Just more of the constant erosion of individual rights in this country. As a builder and electrician, I'm just about done with this silly game. It's hard to imagine that in my rural area we recently went from little interference, to a code enforcement bureaucracy that now is run by a professional engineering firm, staffed by idiots that aren't sure how to hold a hammer, and paid thousands per new home to play games with paperwork. They are putting pressure on folks like the Amish because they want total compliance. If you can demand your freedom based on religion, it threatens their power. So, yes they do spend time violating peoples's rights by demanding electrical installations that will never be used, and indoor plumbing that violates their beliefs. Every year is a slow march toward a rural existance where only the weathy can afford to do as they wish with their property, and things like affordable housing and being able to build what you want, how you want, for yourself, are slipping away. Fire sprinklers, rain gardens, erosion control plans, engineered drawings, constant upgrades to materials and specifications driven by suppleirs and manufacturers. Continually rising costs for permits, additional fees, impact fees.......... If you let a these folks get their slimy little foot in the door, it doesn't take long until all these things start happening to your rural area. Groups of Amish are constantly resettling to more remote locations to start new communities, and avoid all this harrassment, but in the end big brother will catch up with them too. It's disgusting.


----------



## Raymond James

I have an Amish friend trying to sell property now. He ran a bulk store on a small holding. Big nice home , garden, barn, 30X40 metal storage, store, several small buildings wood shed/water pump house, chicken house, 8 or so acres of pasture. 

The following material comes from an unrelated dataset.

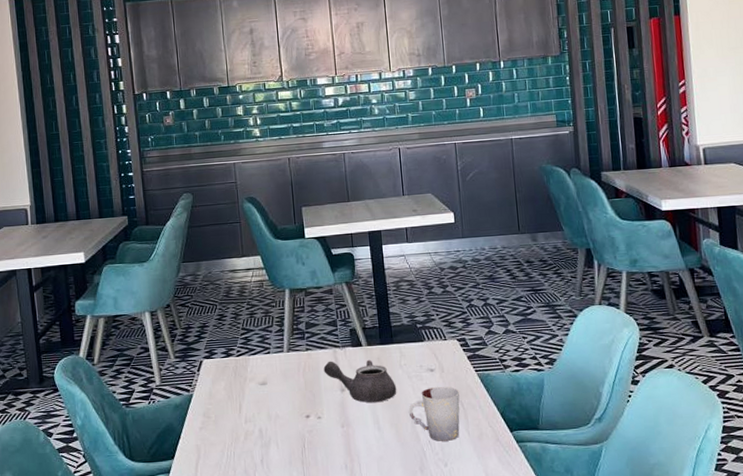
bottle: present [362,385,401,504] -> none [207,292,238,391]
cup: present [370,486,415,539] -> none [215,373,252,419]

There was a failing out in the community many families moved away this property has been on the market for over two years too small for a farm and no one wants a store with out Electricity. He is currently thinking about putting it in. Since he needs several poles put in to bring it to the house the power company is quoting $15,000. Still would have to put the fuse box and wiring in. 

It would be cheaper and better to put in a solar system.


----------



## Rocky Fields

In regards to Amish homes...you didn't mention indoor plumbing, but you need to similarly address that issue too. Sometimes the piping is there, but the fixtures are removed. Other times there is nothing there. Retrofitting indoor plumbing can be a challenge at times...


----------



## AverageJo

Raymond..... Do you have a link to that property? Is it listed with a realtor? What part of MO is it in?


----------